Nei giorni scorsi è stato reso noto un comunicato congiunto del sindacato FILLEA CGIL e del coordinamento Salviamo il paesaggio dal titolo “Per la tutela del territorio e del paesaggio, un futuro alle lavoratrice e ai lavoratori delle costruzioni: consumo di suolo zero”.

Che un appello a limitare drasticamente il consumo di suolo lo sottoscriva il coordinamento Salviamo il paesaggio, non fa notizia. Lo fa invece che sia sottoscritto anche da un importante sindacato rappresentativo della categoria degli edili. E tanto più questo fa piacere in un momento in cui l’edilizia è in forte crisi, come dimostrato ampiamente dal calo di vendite degli immobili sul territorio nazionale.

È un sintomo questo, insieme al Piano Territoriale di Coordinamento della Provincia di Torino che ha consentito di bloccare un nuovo insediamento Ikea su terreni agricoli, insieme al disegno di legge dell’allora Ministro Catania che aveva lo scopo di tutelare sempre il terreno agricolo.

Ed insieme a quelle voci autorevoli come quella del professor Settis, che continuano sempre meno solitariamente a condurre le loro battaglie per quel bene idealmente tutelato dall’art. 9 dalla Costituzione, ma costantemente e pervicacemente distrutto dalla politica quotidiana: il paesaggio.

Certo, occorre un mutamento nel comune modo di sentire, e cioè che costruire equivalga a sviluppo, purtroppo radicatosi nella nostra mentalità dall’epoca del boom economico in poi.
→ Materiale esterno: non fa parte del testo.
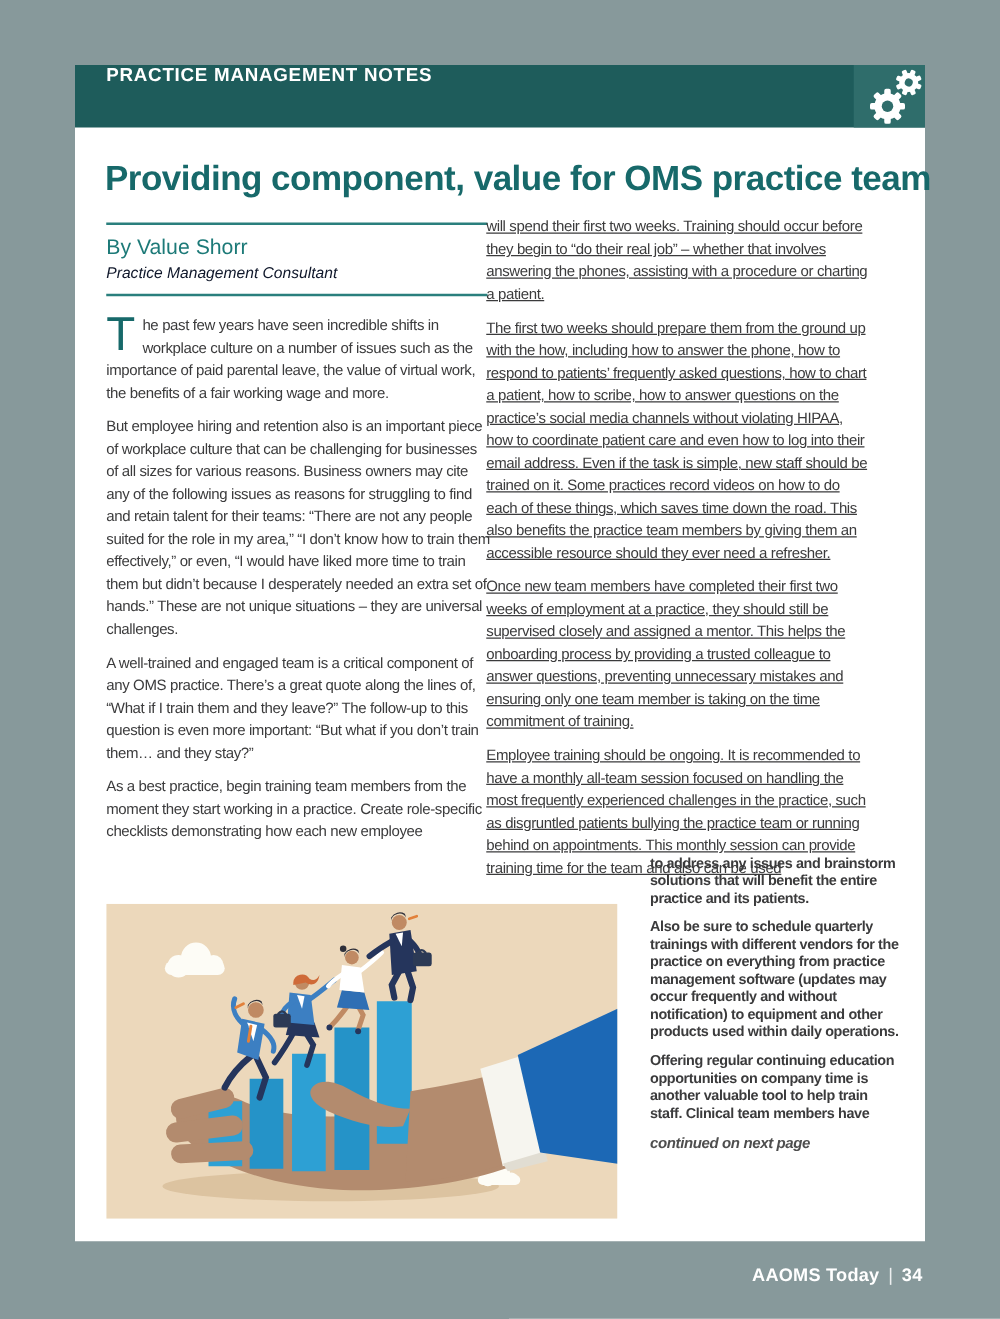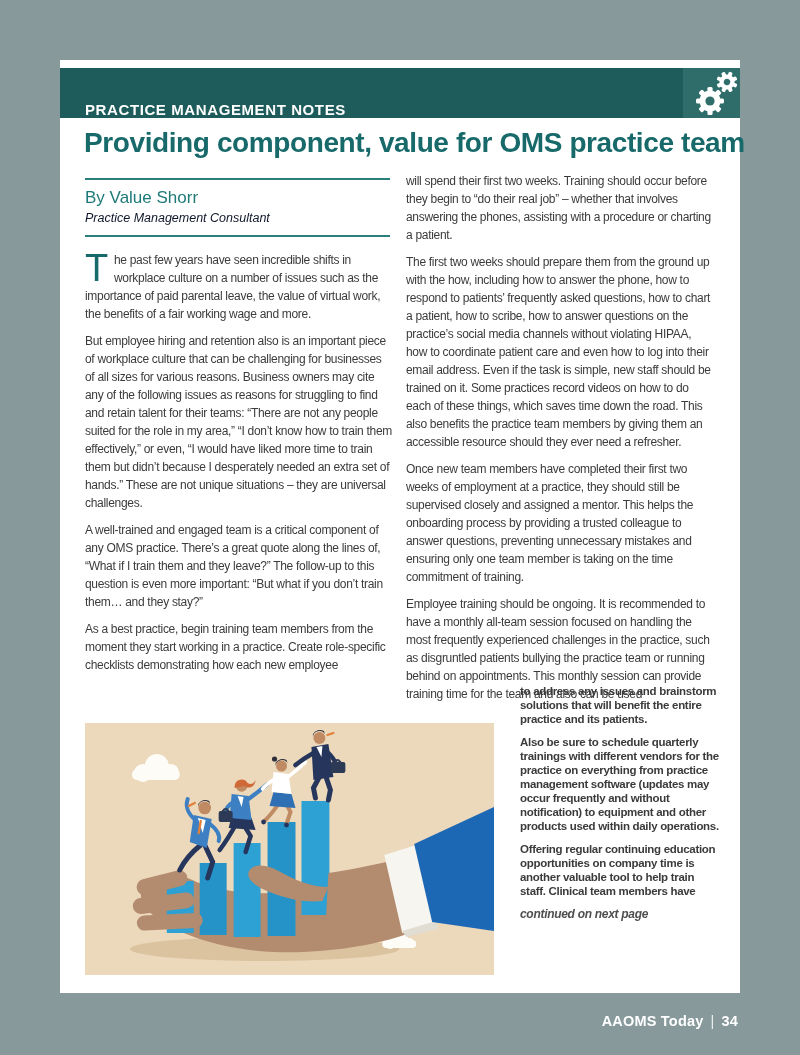--- a/index.html
+++ b/index.html
@@ -15,8 +15,8 @@
   }
   .page{position:absolute; left:60px; top:60px; width:680px; height:933px; background:#ffffff;}
   .kicker-bar{
-    position:absolute; left:60px; top:68px; width:680px; height:50px;
-    background:var(--header-teal); display:flex; align-items:flex-end;gap:23px;
+    position:absolute; left:60px; top:52px; width:680px; height:50px;
+    background:var(--header-teal); display:flex; align-items:flex-start;gap:23px;
   }
   .kicker-label{
     margin-left:25px; color:#ffffff; font-weight:bold; font-size:15px;

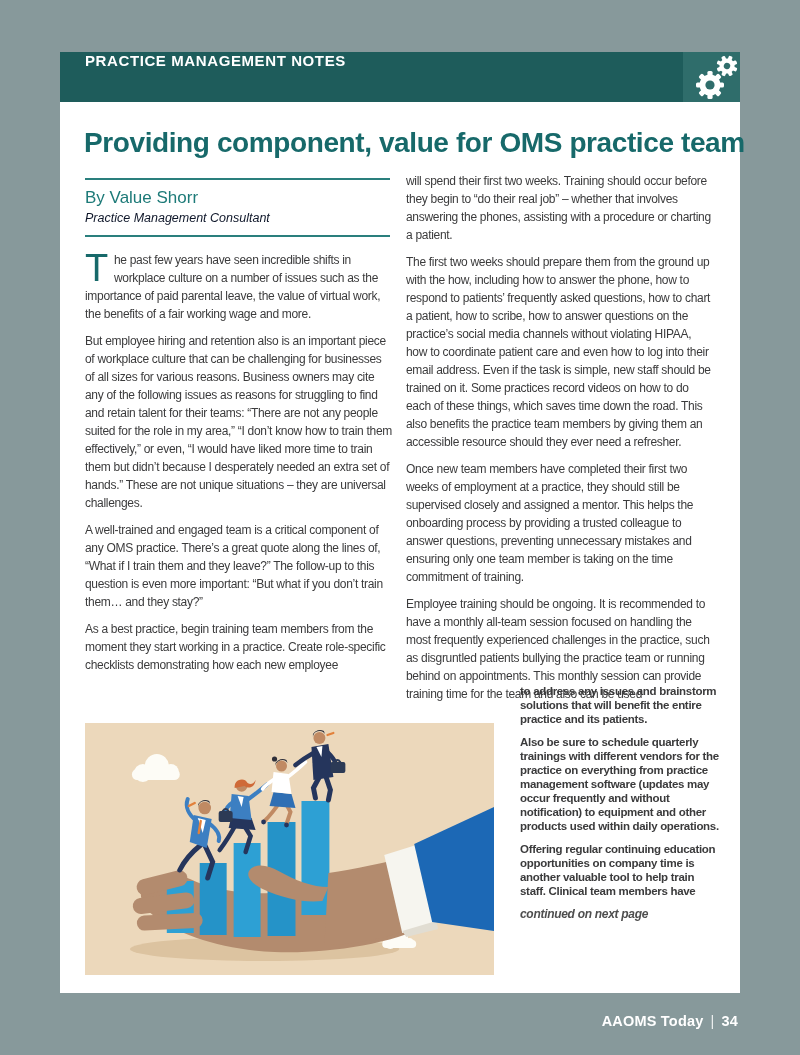--- a/index.html
+++ b/index.html
@@ -37,7 +37,7 @@
   .col{position:absolute; font-size:12px; line-height:18px; letter-spacing:-.3px; text-align:left;}
   .col p{margin-bottom:9px;}
   .col-left{left:85px; top:251px; width:307px;}
-  .col-right{left:406px; top:172px; width:305px;}
+  .col-right{left:389px; top:172px; width:305px;text-decoration:underline;}
   .col-narrow{left:520px; top:684px; width:200px; font-size:11.5px; line-height:14px;font-weight:bold;}
   .dropcap{
     float:left; color:var(--accent-teal); font-size:38px; line-height:31px;

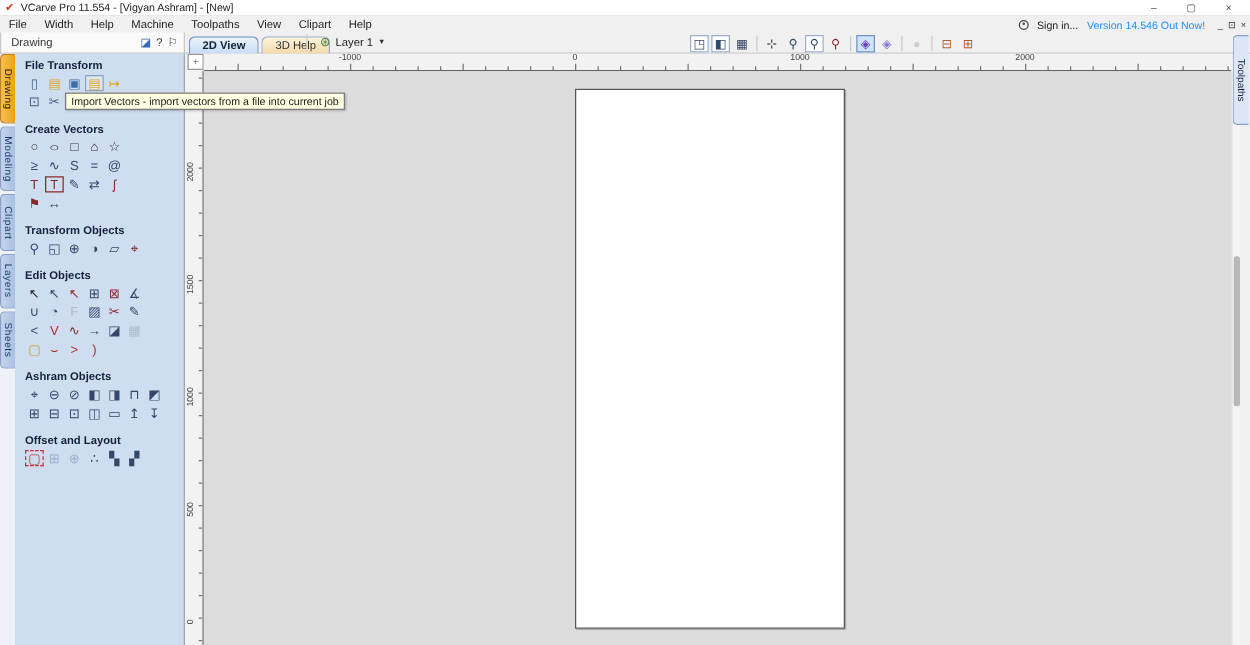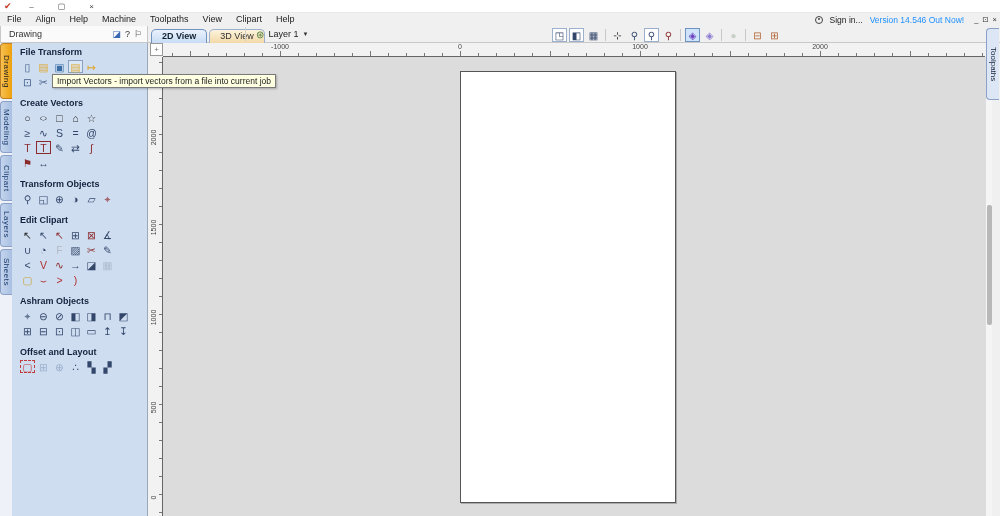--- a/index.html
+++ b/index.html
@@ -92,6 +92,7 @@
 
 <div class="titlebar">
   <span class="app-logo">✔</span>
+  <span class="titlebar-title">VCarve Pro 11.554 - [Vigyan Ashram] - [New]</span>
   <span class="win-controls">
       <span class="win-btn">–</span>
       <span class="win-btn">▢</span>

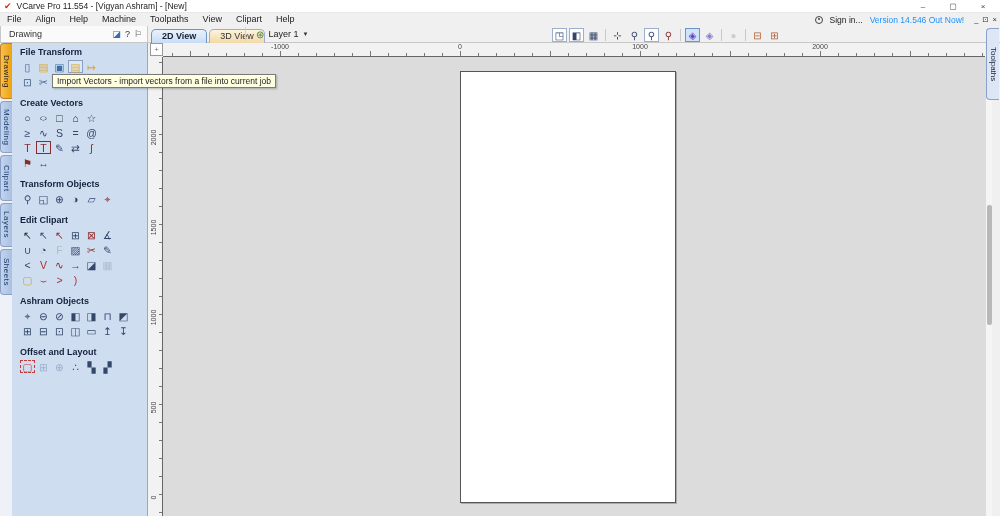--- a/index.html
+++ b/index.html
@@ -103,7 +103,7 @@
 <div class="menubar">
   <span style="display:flex;">
       <div class="menu-item">File</div>
-      <div class="menu-item">Align</div>
+      <div class="menu-item">Width</div>
       <div class="menu-item">Help</div>
       <div class="menu-item">Machine</div>
       <div class="menu-item">Toolpaths</div>

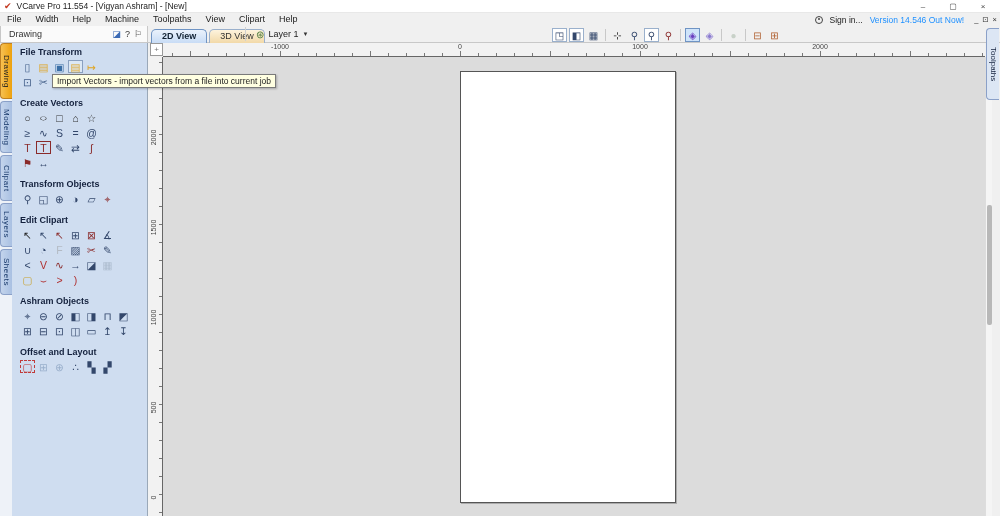--- a/index.html
+++ b/index.html
@@ -134,7 +134,7 @@
   </div>
   <div class="view-tabs">
       <div class="view-tab active">2D View</div>
-      <div class="view-tab">3D View</div>
+      <div class="view-tab">3D Help</div>
     </div>
   <div class="layer-chip">
     <span class="layer-globe">⊛</span>

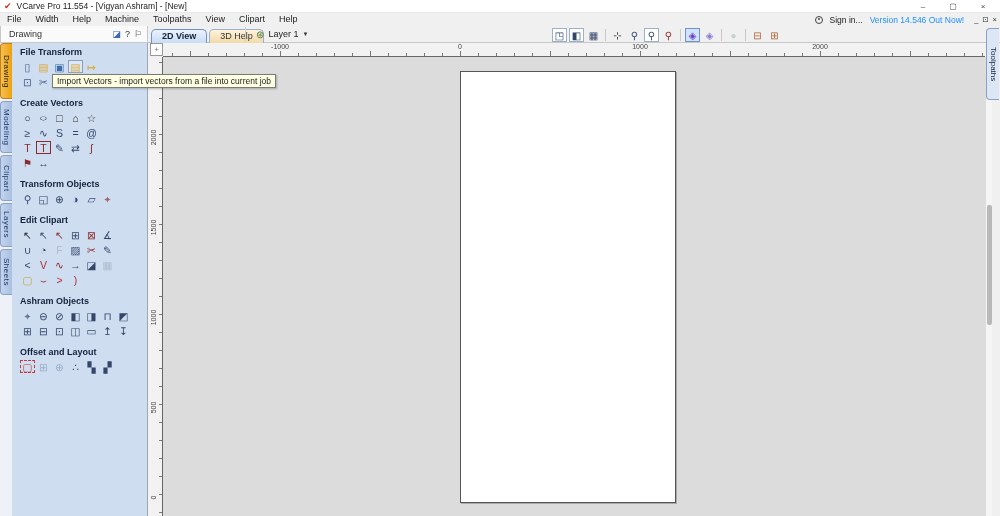--- a/index.html
+++ b/index.html
@@ -239,7 +239,7 @@
         </div>
       </div>
       <div class="section">
-        <div class="section-title">Edit Clipart</div>
+        <div class="section-title">Edit Objects</div>
         <div class="icon-row">
           <span class="tool-btn" style="color: rgb(34, 34, 34);">↖</span>
           <span class="tool-btn" style="color: rgb(51, 71, 107);">↖</span>

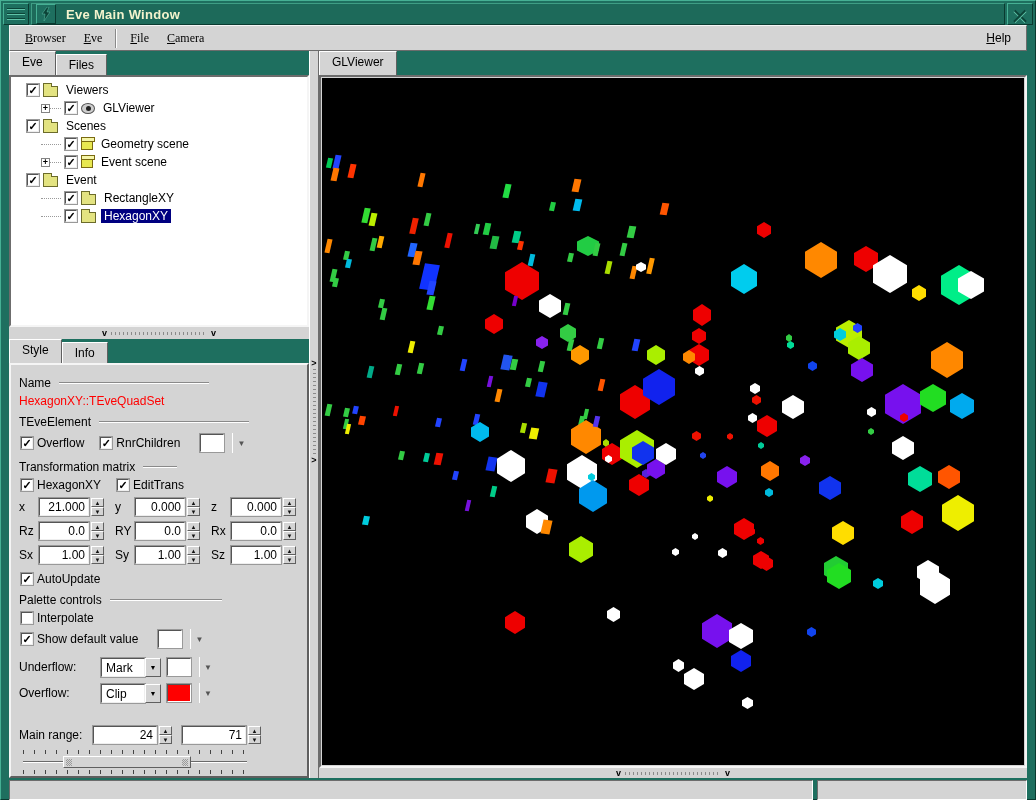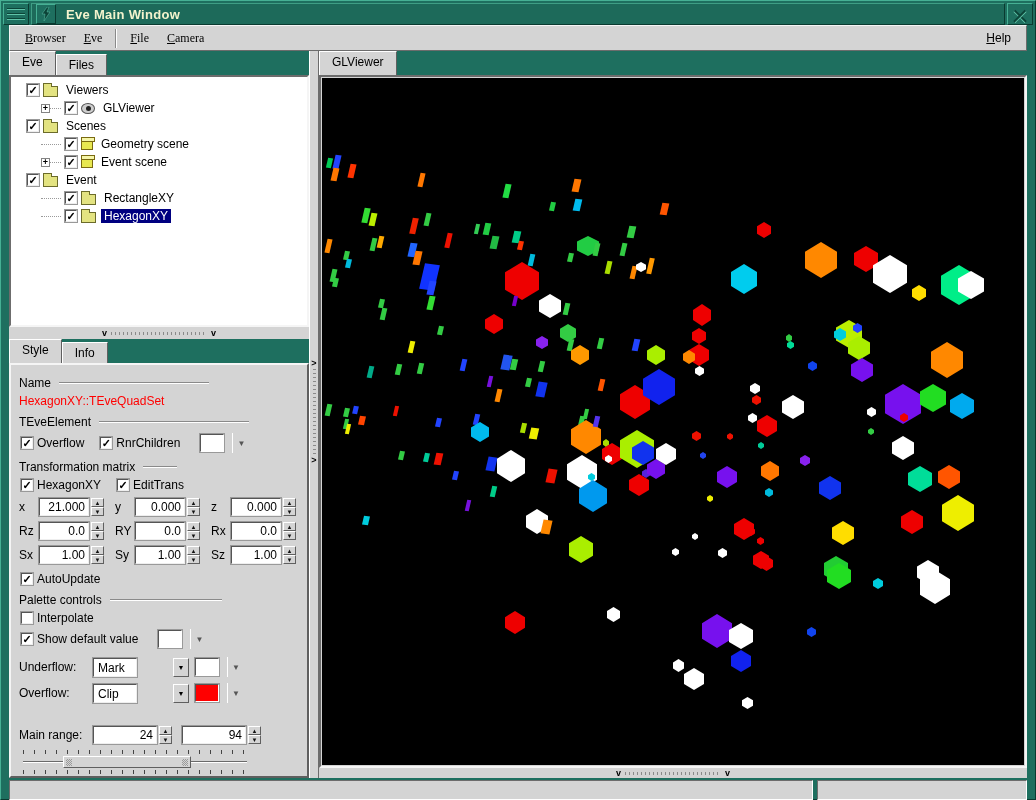--- a/index.html
+++ b/index.html
@@ -115,7 +115,7 @@
                 border-right:1px solid #5f5f5f; border-bottom:1px solid #5f5f5f; outline:1px solid #8a8a8a;
                 text-align:center; padding-top:3px; margin-left:14px; }
 
-  .combo { display:flex; align-items:flex-start; margin-left:0;gap:36px; }
+  .combo { display:flex; align-items:flex-start; margin-left:8px; }
   .comboval { width:44px; height:19px; background:#fff; border-top:1px solid #555; border-left:1px solid #555;
               border-right:1px solid #eee; border-bottom:1px solid #eee; outline:1px solid #999; padding:2px 0 0 4px; }
   .combobtn { width:16px; height:19px; background:#d4d4d4; border-top:1px solid #fff; border-left:1px solid #fff;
Ma soprattutto occorre che i partiti non sano più i referenti in Parlamento della lobby delle costruzioni. Non si tratterà, in prospettiva, di non costruire più, si tratterà di ricostruire l’esistente, o di costruire sulle aree dismesse o degradate. Del resto, costruire per cosa e per chi? Grandi opere che non servono e portano ulteriori sconvolgimenti ad un territorio già geologicamente instabile? Nuove abitazioni quando non trovano compratori ed il numero degli alloggi vuoti o sfitti è in costante aumento? Ha un senso tutto questo? Ha un senso, come predico sempre, “rubarci il futuro”?